I had a lot of challenges. I write about having been the class clown, because my own challenge was to understand my own identity. My brother was the academic one, so for me, a successful day was how many laughs I got in the classroom.
There was one teacher who helped me recognize my intellectual potential – it was in math, and I ended up getting a degree in math. I was almost failing out at one point in high school because I always had a different way of thinking and the school would say, “You need to answer it in the way we’re looking for or it’s wrong.” I had a teacher say, “As long as you can show me what you’re thinking and how you’re coming about it, I’ll accept it.” It was amazing, and then I made sure every single year that she was my teacher.
Did you always know that you wanted to teach in a Jewish school specifically?
One of the things I chronicle were the changes going on in education in Alberta at the time, and I just saw myself as being a teacher. My first job was at my alma mater at the high school I went to after Talmud Torah, which itself was an amazing opportunity, and I describe what it means to have been this student in the school and come back to teach there.

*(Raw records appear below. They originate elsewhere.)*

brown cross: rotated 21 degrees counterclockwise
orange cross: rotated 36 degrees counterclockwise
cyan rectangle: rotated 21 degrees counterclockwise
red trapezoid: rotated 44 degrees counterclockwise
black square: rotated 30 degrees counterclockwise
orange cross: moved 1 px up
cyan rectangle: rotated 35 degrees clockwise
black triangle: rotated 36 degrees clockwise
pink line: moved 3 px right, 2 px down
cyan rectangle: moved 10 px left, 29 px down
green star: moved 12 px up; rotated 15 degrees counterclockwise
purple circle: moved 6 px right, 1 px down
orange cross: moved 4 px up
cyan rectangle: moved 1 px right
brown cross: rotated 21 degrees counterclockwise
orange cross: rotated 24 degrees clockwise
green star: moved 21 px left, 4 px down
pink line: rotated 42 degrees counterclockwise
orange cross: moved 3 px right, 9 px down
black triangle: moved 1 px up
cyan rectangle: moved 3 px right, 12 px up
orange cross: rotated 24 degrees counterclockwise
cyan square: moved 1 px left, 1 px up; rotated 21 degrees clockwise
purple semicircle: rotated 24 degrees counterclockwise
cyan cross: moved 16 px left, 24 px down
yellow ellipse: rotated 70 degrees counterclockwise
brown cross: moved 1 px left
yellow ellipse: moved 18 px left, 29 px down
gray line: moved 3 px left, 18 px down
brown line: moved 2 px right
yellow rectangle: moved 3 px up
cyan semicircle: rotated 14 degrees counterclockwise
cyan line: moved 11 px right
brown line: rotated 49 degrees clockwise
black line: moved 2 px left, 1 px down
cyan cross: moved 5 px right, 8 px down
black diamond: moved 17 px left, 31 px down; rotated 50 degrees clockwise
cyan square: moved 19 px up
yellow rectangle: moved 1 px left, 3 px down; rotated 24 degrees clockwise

I had an opportunity to go to Texas, where I had my first exposure to a Jewish school as a professional educator.
I describe a lot of systemic issues that were going on in my first Jewish school, having been there as a teacher and I realize that the only way I could actually change the system from within is not through being a regular teacher because of the hierarchical systemic issues, but by becoming a principal, which would be only through obtaining my Orthodox ordination.
We moved to New York for the sole purpose of getting my ordination. While I was doing that, I had three or four incredible experiences teaching in three different schools, each very different in make-up.

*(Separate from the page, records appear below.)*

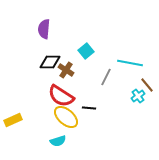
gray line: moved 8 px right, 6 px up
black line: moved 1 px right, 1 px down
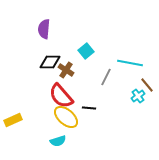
red semicircle: rotated 16 degrees clockwise
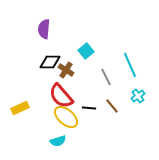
cyan line: moved 2 px down; rotated 55 degrees clockwise
gray line: rotated 54 degrees counterclockwise
brown line: moved 35 px left, 21 px down
yellow rectangle: moved 7 px right, 12 px up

There were things that happened that only solidified the idea that schools are really missing the mark. It’s not about how many we graduate, or whoever has the biggest school wins, or how many students we can pack in so we can afford to pay the salaries. Schools are missing the mark in that it is about educating the individual and moving away from the financial challenges and creating a child-focused educational institution.
What do you hope readers will take away from the book?
I want to empower parents to develop the tools to know what questions to ask, to be able to identify what is the best educational institution for their kids. To be very direct, looking here in Toronto where I’ve come after living in Australia for nine years, I’ve had a chance to speak with a lot of different schools and understand the landscape of what is actually happening. There is a lot of turmoil in a lot of the schools, and there is the affordability issue, but even if we put all of that aside, the questions for the parents to ask is if the school is serving the needs of their child. It’s not just about the academics. There are all those other intangibles to make sure that the child is nurtured, understood and has the ability to recognize their individual talents so the children themselves can grow and have their future set in front of them with those doors of opportunity opened.